# Data
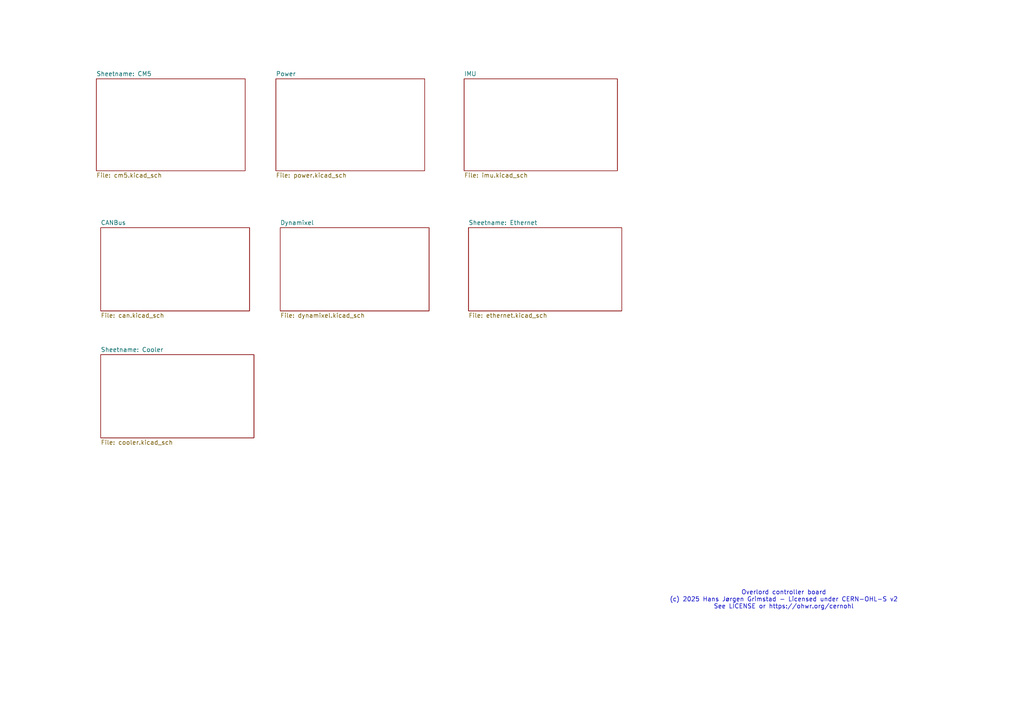
<source format=kicad_sch>
(kicad_sch
	(version 20231120)
	(generator "eeschema")
	(generator_version "8.0")
	(uuid "9b0ac8a0-2bfc-4e33-aaf3-4061d2fbe75c")
	(paper "A4")
	(lib_symbols)
	(text "Overlord controller board\n(c) 2025 Hans Jørgen Grimstad - Licensed under CERN-OHL-S v2\nSee LICENSE or https://ohwr.org/cernohl"
		(exclude_from_sim no)
		(at 227.33 173.99 0)
		(effects
			(font
				(size 1.27 1.27)
			)
		)
		(uuid "2d5d5de1-2cfb-487d-a403-3acd971e5c38")
	)
	(sheet
		(at 80.01 22.86)
		(size 43.18 26.67)
		(fields_autoplaced yes)
		(stroke
			(width 0.1524)
			(type solid)
		)
		(fill
			(color 0 0 0 0.0000)
		)
		(uuid "038d5f84-7c63-41b0-a4f9-4e84249f9a42")
		(property "Sheetname" "Power"
			(at 80.01 22.1484 0)
			(effects
				(font
					(size 1.27 1.27)
				)
				(justify left bottom)
			)
		)
		(property "Sheetfile" "power.kicad_sch"
			(at 80.01 50.1146 0)
			(effects
				(font
					(size 1.27 1.27)
				)
				(justify left top)
			)
		)
		(instances
			(project "overlord"
				(path "/9b0ac8a0-2bfc-4e33-aaf3-4061d2fbe75c"
					(page "3")
				)
			)
		)
	)
	(sheet
		(at 27.94 22.86)
		(size 43.18 26.67)
		(fields_autoplaced yes)
		(stroke
			(width 0.1524)
			(type solid)
		)
		(fill
			(color 0 0 0 0.0000)
		)
		(uuid "8a5b4019-4f8e-4b65-8454-ba4fd1c219ec")
		(property "Sheetname" "CM5"
			(at 27.94 22.1484 0)
			(show_name yes)
			(effects
				(font
					(size 1.27 1.27)
				)
				(justify left bottom)
			)
		)
		(property "Sheetfile" "cm5.kicad_sch"
			(at 27.94 50.1146 0)
			(effects
				(font
					(size 1.27 1.27)
				)
				(justify left top)
			)
		)
		(instances
			(project "overlord"
				(path "/9b0ac8a0-2bfc-4e33-aaf3-4061d2fbe75c"
					(page "2")
				)
			)
		)
	)
	(sheet
		(at 134.62 22.86)
		(size 44.45 26.67)
		(fields_autoplaced yes)
		(stroke
			(width 0.1524)
			(type solid)
		)
		(fill
			(color 0 0 0 0.0000)
		)
		(uuid "93c67ef0-ab61-495b-acea-e6e1366b2dc5")
		(property "Sheetname" "IMU"
			(at 134.62 22.1484 0)
			(effects
				(font
					(size 1.27 1.27)
				)
				(justify left bottom)
			)
		)
		(property "Sheetfile" "imu.kicad_sch"
			(at 134.62 50.1146 0)
			(effects
				(font
					(size 1.27 1.27)
				)
				(justify left top)
			)
		)
		(instances
			(project "overlord"
				(path "/9b0ac8a0-2bfc-4e33-aaf3-4061d2fbe75c"
					(page "4")
				)
			)
		)
	)
	(sheet
		(at 81.28 66.04)
		(size 43.18 24.13)
		(fields_autoplaced yes)
		(stroke
			(width 0.1524)
			(type solid)
		)
		(fill
			(color 0 0 0 0.0000)
		)
		(uuid "ab909392-99a4-4253-b0ff-1bfd78bf5169")
		(property "Sheetname" "Dynamixel"
			(at 81.28 65.3284 0)
			(effects
				(font
					(size 1.27 1.27)
				)
				(justify left bottom)
			)
		)
		(property "Sheetfile" "dynamixel.kicad_sch"
			(at 81.28 90.7546 0)
			(effects
				(font
					(size 1.27 1.27)
				)
				(justify left top)
			)
		)
		(instances
			(project "overlord"
				(path "/9b0ac8a0-2bfc-4e33-aaf3-4061d2fbe75c"
					(page "6")
				)
			)
		)
	)
	(sheet
		(at 29.21 102.87)
		(size 44.45 24.13)
		(fields_autoplaced yes)
		(stroke
			(width 0.1524)
			(type solid)
		)
		(fill
			(color 0 0 0 0.0000)
		)
		(uuid "bd52721e-9009-49c1-96da-11c132b704f5")
		(property "Sheetname" "Cooler"
			(at 29.21 102.1584 0)
			(show_name yes)
			(effects
				(font
					(size 1.27 1.27)
				)
				(justify left bottom)
			)
		)
		(property "Sheetfile" "cooler.kicad_sch"
			(at 29.21 127.5846 0)
			(effects
				(font
					(size 1.27 1.27)
				)
				(justify left top)
			)
		)
		(instances
			(project "overlord"
				(path "/9b0ac8a0-2bfc-4e33-aaf3-4061d2fbe75c"
					(page "8")
				)
			)
		)
	)
	(sheet
		(at 29.21 66.04)
		(size 43.18 24.13)
		(fields_autoplaced yes)
		(stroke
			(width 0.1524)
			(type solid)
		)
		(fill
			(color 0 0 0 0.0000)
		)
		(uuid "db9289e2-77f5-46f0-954d-2ba556d98a28")
		(property "Sheetname" "CANBus"
			(at 29.21 65.3284 0)
			(effects
				(font
					(size 1.27 1.27)
				)
				(justify left bottom)
			)
		)
		(property "Sheetfile" "can.kicad_sch"
			(at 29.21 90.7546 0)
			(effects
				(font
					(size 1.27 1.27)
				)
				(justify left top)
			)
		)
		(instances
			(project "overlord"
				(path "/9b0ac8a0-2bfc-4e33-aaf3-4061d2fbe75c"
					(page "5")
				)
			)
		)
	)
	(sheet
		(at 135.89 66.04)
		(size 44.45 24.13)
		(fields_autoplaced yes)
		(stroke
			(width 0.1524)
			(type solid)
		)
		(fill
			(color 0 0 0 0.0000)
		)
		(uuid "f693e463-561b-4ddd-a708-98fadf130238")
		(property "Sheetname" "Ethernet"
			(at 135.89 65.3284 0)
			(show_name yes)
			(effects
				(font
					(size 1.27 1.27)
				)
				(justify left bottom)
			)
		)
		(property "Sheetfile" "ethernet.kicad_sch"
			(at 135.89 90.7546 0)
			(effects
				(font
					(size 1.27 1.27)
				)
				(justify left top)
			)
		)
		(instances
			(project "overlord"
				(path "/9b0ac8a0-2bfc-4e33-aaf3-4061d2fbe75c"
					(page "7")
				)
			)
		)
	)
	(sheet_instances
		(path "/"
			(page "1")
		)
	)
)

</source>
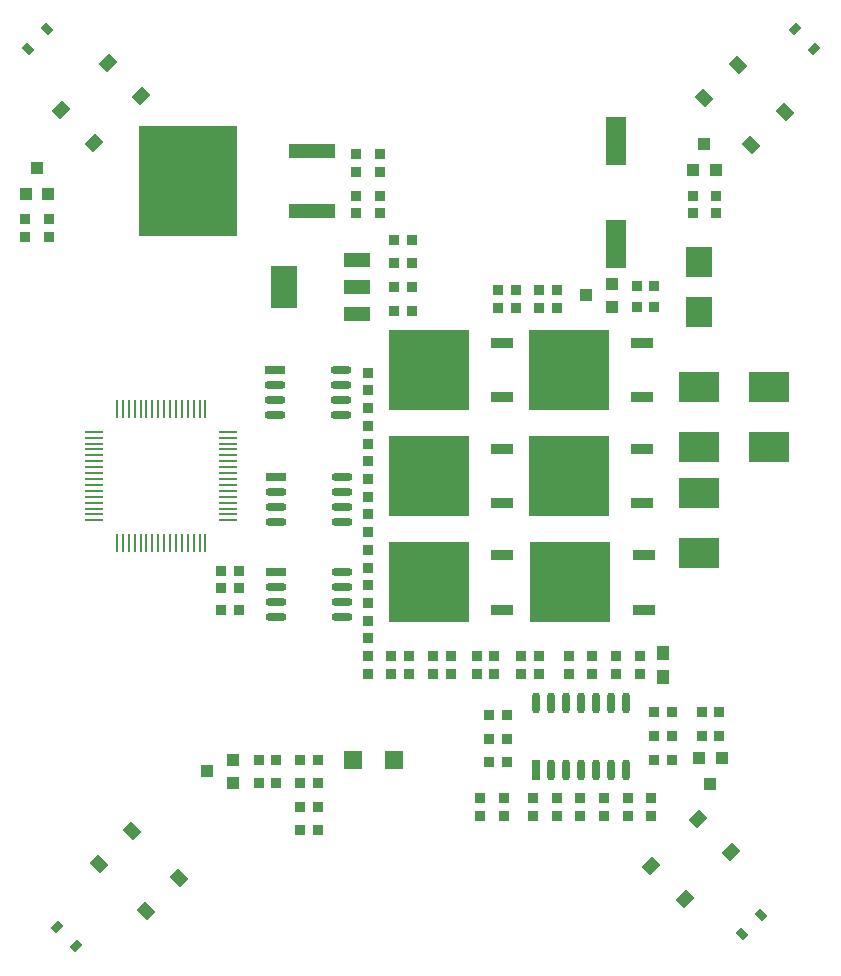
<source format=gbr>
G04*
G04 #@! TF.GenerationSoftware,Altium Limited,Altium Designer,22.4.2 (48)*
G04*
G04 Layer_Color=8421504*
%FSLAX44Y44*%
%MOMM*%
G71*
G04*
G04 #@! TF.SameCoordinates,72DCB881-4164-4183-B9F3-641E9368B05D*
G04*
G04*
G04 #@! TF.FilePolarity,Positive*
G04*
G01*
G75*
%ADD20R,1.8000X0.6500*%
%ADD21O,1.8000X0.6500*%
%ADD22R,2.3000X2.5000*%
G04:AMPARAMS|DCode=23|XSize=0.7mm|YSize=0.85mm|CornerRadius=0mm|HoleSize=0mm|Usage=FLASHONLY|Rotation=315.000|XOffset=0mm|YOffset=0mm|HoleType=Round|Shape=Rectangle|*
%AMROTATEDRECTD23*
4,1,4,-0.5480,-0.0530,0.0530,0.5480,0.5480,0.0530,-0.0530,-0.5480,-0.5480,-0.0530,0.0*
%
%ADD23ROTATEDRECTD23*%

G04:AMPARAMS|DCode=24|XSize=1.2mm|YSize=1mm|CornerRadius=0mm|HoleSize=0mm|Usage=FLASHONLY|Rotation=315.000|XOffset=0mm|YOffset=0mm|HoleType=Round|Shape=Rectangle|*
%AMROTATEDRECTD24*
4,1,4,-0.7778,0.0707,-0.0707,0.7778,0.7778,-0.0707,0.0707,-0.7778,-0.7778,0.0707,0.0*
%
%ADD24ROTATEDRECTD24*%

%ADD25R,0.9000X0.9000*%
%ADD26R,3.4000X2.5000*%
%ADD27R,0.9000X0.9000*%
%ADD28R,1.0000X1.0000*%
%ADD29R,2.2000X1.2000*%
%ADD30R,2.2000X3.6000*%
%ADD31R,1.9000X0.9500*%
%ADD32R,6.9000X6.8000*%
%ADD33O,0.6500X1.8000*%
%ADD34R,0.6500X1.8000*%
%ADD35R,1.0000X1.2000*%
%ADD36R,1.0000X1.0000*%
G04:AMPARAMS|DCode=37|XSize=0.7mm|YSize=0.85mm|CornerRadius=0mm|HoleSize=0mm|Usage=FLASHONLY|Rotation=225.000|XOffset=0mm|YOffset=0mm|HoleType=Round|Shape=Rectangle|*
%AMROTATEDRECTD37*
4,1,4,-0.0530,0.5480,0.5480,-0.0530,0.0530,-0.5480,-0.5480,0.0530,-0.0530,0.5480,0.0*
%
%ADD37ROTATEDRECTD37*%

G04:AMPARAMS|DCode=38|XSize=1.2mm|YSize=1mm|CornerRadius=0mm|HoleSize=0mm|Usage=FLASHONLY|Rotation=225.000|XOffset=0mm|YOffset=0mm|HoleType=Round|Shape=Rectangle|*
%AMROTATEDRECTD38*
4,1,4,0.0707,0.7778,0.7778,0.0707,-0.0707,-0.7778,-0.7778,-0.0707,0.0707,0.7778,0.0*
%
%ADD38ROTATEDRECTD38*%

%ADD39R,1.5000X1.6000*%
%ADD40R,1.5000X0.2800*%
%ADD41R,0.2800X1.5000*%
%ADD42R,1.8000X4.1000*%
%ADD43R,4.0000X1.2200*%
%ADD44R,8.3000X9.4000*%
D20*
X222000Y299050D02*
D03*
X221205Y389636D02*
D03*
X222000Y219050D02*
D03*
D21*
Y286350D02*
D03*
Y273650D02*
D03*
Y260950D02*
D03*
X278000Y299050D02*
D03*
Y286350D02*
D03*
Y273650D02*
D03*
Y260950D02*
D03*
X277205Y351536D02*
D03*
Y364236D02*
D03*
Y376936D02*
D03*
Y389636D02*
D03*
X221205Y351536D02*
D03*
Y364236D02*
D03*
Y376936D02*
D03*
X278000Y180950D02*
D03*
Y193650D02*
D03*
Y206350D02*
D03*
Y219050D02*
D03*
X222000Y180950D02*
D03*
Y193650D02*
D03*
Y206350D02*
D03*
D22*
X580005Y438499D02*
D03*
Y481499D02*
D03*
D23*
X678132Y661868D02*
D03*
X661868Y678132D02*
D03*
X36868Y-81868D02*
D03*
X53132Y-98132D02*
D03*
D24*
X652813Y608617D02*
D03*
X613215Y648215D02*
D03*
X585000Y620000D02*
D03*
X624598Y580402D02*
D03*
X140000Y-40000D02*
D03*
X100402Y-402D02*
D03*
X72187Y-28617D02*
D03*
X111785Y-68215D02*
D03*
D25*
X575000Y522500D02*
D03*
Y537500D02*
D03*
X595000D02*
D03*
Y522500D02*
D03*
X310000D02*
D03*
Y537500D02*
D03*
X460000Y442500D02*
D03*
Y457500D02*
D03*
X445000D02*
D03*
Y442500D02*
D03*
X425000D02*
D03*
Y457500D02*
D03*
X410000D02*
D03*
Y442500D02*
D03*
X300000Y372500D02*
D03*
Y387500D02*
D03*
Y342500D02*
D03*
Y357500D02*
D03*
Y312500D02*
D03*
Y327500D02*
D03*
Y282500D02*
D03*
Y297500D02*
D03*
Y252500D02*
D03*
Y267500D02*
D03*
Y222500D02*
D03*
Y237500D02*
D03*
Y192500D02*
D03*
Y207500D02*
D03*
Y162500D02*
D03*
Y177500D02*
D03*
Y132500D02*
D03*
Y147500D02*
D03*
X320000D02*
D03*
Y132500D02*
D03*
X335000Y132500D02*
D03*
Y147500D02*
D03*
X370000Y132500D02*
D03*
Y147500D02*
D03*
X355000D02*
D03*
Y132500D02*
D03*
X392000D02*
D03*
Y147500D02*
D03*
X407000D02*
D03*
Y132500D02*
D03*
X430000D02*
D03*
Y147500D02*
D03*
X445000Y147500D02*
D03*
Y132500D02*
D03*
X470000Y132500D02*
D03*
Y147500D02*
D03*
X490000Y132500D02*
D03*
Y147500D02*
D03*
X510000D02*
D03*
Y132500D02*
D03*
X530000Y147500D02*
D03*
Y132500D02*
D03*
X440000Y12500D02*
D03*
Y27500D02*
D03*
X460000D02*
D03*
Y12500D02*
D03*
X480000Y27500D02*
D03*
Y12500D02*
D03*
X500000Y27500D02*
D03*
Y12500D02*
D03*
X520000Y27500D02*
D03*
Y12500D02*
D03*
X540000Y27500D02*
D03*
Y12500D02*
D03*
X415000D02*
D03*
Y27500D02*
D03*
X395000Y12500D02*
D03*
Y27500D02*
D03*
X30000Y502500D02*
D03*
Y517500D02*
D03*
X10000Y502500D02*
D03*
Y517500D02*
D03*
X290000Y522500D02*
D03*
Y537500D02*
D03*
X310000Y572500D02*
D03*
Y557500D02*
D03*
X290000D02*
D03*
Y572500D02*
D03*
D26*
X580000Y234500D02*
D03*
Y285500D02*
D03*
Y375500D02*
D03*
Y324500D02*
D03*
X640000D02*
D03*
Y375500D02*
D03*
D27*
X527500Y461000D02*
D03*
X542500D02*
D03*
Y443000D02*
D03*
X527500D02*
D03*
X337500Y440000D02*
D03*
X322500D02*
D03*
Y460000D02*
D03*
X337500D02*
D03*
Y480000D02*
D03*
X322500D02*
D03*
X190500Y187000D02*
D03*
X175500D02*
D03*
Y205000D02*
D03*
X190500D02*
D03*
Y220000D02*
D03*
X175500D02*
D03*
X542500Y60000D02*
D03*
X557500D02*
D03*
Y100000D02*
D03*
X542500D02*
D03*
X557500Y80000D02*
D03*
X542500D02*
D03*
X582500Y100000D02*
D03*
X597500D02*
D03*
X582500Y80000D02*
D03*
X597500D02*
D03*
X417500Y97500D02*
D03*
X402500D02*
D03*
Y77500D02*
D03*
X417500D02*
D03*
Y57500D02*
D03*
X402500D02*
D03*
X257500Y60000D02*
D03*
X242500D02*
D03*
X257500Y20000D02*
D03*
X242500D02*
D03*
X257500Y0D02*
D03*
X242500D02*
D03*
Y40000D02*
D03*
X257500D02*
D03*
X222500Y60000D02*
D03*
X207500D02*
D03*
X222500Y40000D02*
D03*
X207500D02*
D03*
X337500Y500000D02*
D03*
X322500D02*
D03*
D28*
X507000Y443500D02*
D03*
X485000Y453000D02*
D03*
X507000Y462500D02*
D03*
X186000Y40500D02*
D03*
X164000Y50000D02*
D03*
X186000Y59500D02*
D03*
D29*
X291000Y437000D02*
D03*
Y460000D02*
D03*
Y483000D02*
D03*
D30*
X229000Y460000D02*
D03*
D31*
X413500Y367000D02*
D03*
Y413000D02*
D03*
X532000Y367000D02*
D03*
Y413000D02*
D03*
X413500Y277000D02*
D03*
Y323000D02*
D03*
X532000Y277000D02*
D03*
Y323000D02*
D03*
X533500Y187000D02*
D03*
Y233000D02*
D03*
X413500Y187000D02*
D03*
Y233000D02*
D03*
D32*
X351500Y390000D02*
D03*
X470000D02*
D03*
X351500Y300000D02*
D03*
X470000D02*
D03*
X471500Y210000D02*
D03*
X351500D02*
D03*
D33*
X518764Y107500D02*
D03*
X506064D02*
D03*
X493364D02*
D03*
X480664D02*
D03*
X467964D02*
D03*
X455264D02*
D03*
X442564D02*
D03*
X518764Y51500D02*
D03*
X506064D02*
D03*
X493364D02*
D03*
X480664D02*
D03*
X467964D02*
D03*
X455264D02*
D03*
D34*
X442564D02*
D03*
D35*
X550000Y129500D02*
D03*
Y150500D02*
D03*
D36*
X599500Y61000D02*
D03*
X590000Y39000D02*
D03*
X580500Y61000D02*
D03*
X10500Y539000D02*
D03*
X20000Y561000D02*
D03*
X29500Y539000D02*
D03*
X594500Y559000D02*
D03*
X585000Y581000D02*
D03*
X575500Y559000D02*
D03*
D37*
X616868Y-88132D02*
D03*
X633132Y-71868D02*
D03*
X28132Y678132D02*
D03*
X11868Y661868D02*
D03*
D38*
X568215Y-58215D02*
D03*
X607813Y-18617D02*
D03*
X579598Y9598D02*
D03*
X540000Y-30000D02*
D03*
X79598Y649598D02*
D03*
X40000Y610000D02*
D03*
X68215Y581785D02*
D03*
X107813Y621383D02*
D03*
D39*
X322500Y60000D02*
D03*
X287500D02*
D03*
D40*
X68000Y337500D02*
D03*
Y332500D02*
D03*
Y327500D02*
D03*
Y322500D02*
D03*
Y317500D02*
D03*
Y312500D02*
D03*
Y307500D02*
D03*
Y302500D02*
D03*
Y297500D02*
D03*
Y292500D02*
D03*
Y287500D02*
D03*
Y282500D02*
D03*
Y277500D02*
D03*
Y272500D02*
D03*
Y267500D02*
D03*
Y262500D02*
D03*
X182000D02*
D03*
Y267500D02*
D03*
Y272500D02*
D03*
Y277500D02*
D03*
Y282500D02*
D03*
Y287500D02*
D03*
Y292500D02*
D03*
Y297500D02*
D03*
Y302500D02*
D03*
Y307500D02*
D03*
Y312500D02*
D03*
Y317500D02*
D03*
Y322500D02*
D03*
Y327500D02*
D03*
Y332500D02*
D03*
Y337500D02*
D03*
D41*
X87500Y243000D02*
D03*
X92500D02*
D03*
X97500D02*
D03*
X102500D02*
D03*
X107500D02*
D03*
X112500D02*
D03*
X117500D02*
D03*
X122500D02*
D03*
X127500D02*
D03*
X132500D02*
D03*
X137500D02*
D03*
X142500D02*
D03*
X147500D02*
D03*
X152500D02*
D03*
X157500D02*
D03*
X162500D02*
D03*
Y357000D02*
D03*
X157500D02*
D03*
X152500D02*
D03*
X147500D02*
D03*
X142500D02*
D03*
X137500D02*
D03*
X132500D02*
D03*
X127500D02*
D03*
X122500D02*
D03*
X117500D02*
D03*
X112500D02*
D03*
X107500D02*
D03*
X102500D02*
D03*
X97500D02*
D03*
X92500D02*
D03*
X87500D02*
D03*
D42*
X510000Y583500D02*
D03*
Y496500D02*
D03*
D43*
X252324Y524600D02*
D03*
Y575400D02*
D03*
D44*
X147676Y550000D02*
D03*
M02*

</source>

# Problem
Only the lines from the top of the data through the line with "(at 227.33 173.99 0)" should be quoted, exactly and with both ends kept; skip the pictures.

# Response
<source format=kicad_sch>
(kicad_sch
	(version 20231120)
	(generator "eeschema")
	(generator_version "8.0")
	(uuid "9b0ac8a0-2bfc-4e33-aaf3-4061d2fbe75c")
	(paper "A4")
	(lib_symbols)
	(text "Overlord controller board\n(c) 2025 Hans Jørgen Grimstad - Licensed under CERN-OHL-S v2\nSee LICENSE or https://ohwr.org/cernohl"
		(exclude_from_sim no)
		(at 227.33 173.99 0)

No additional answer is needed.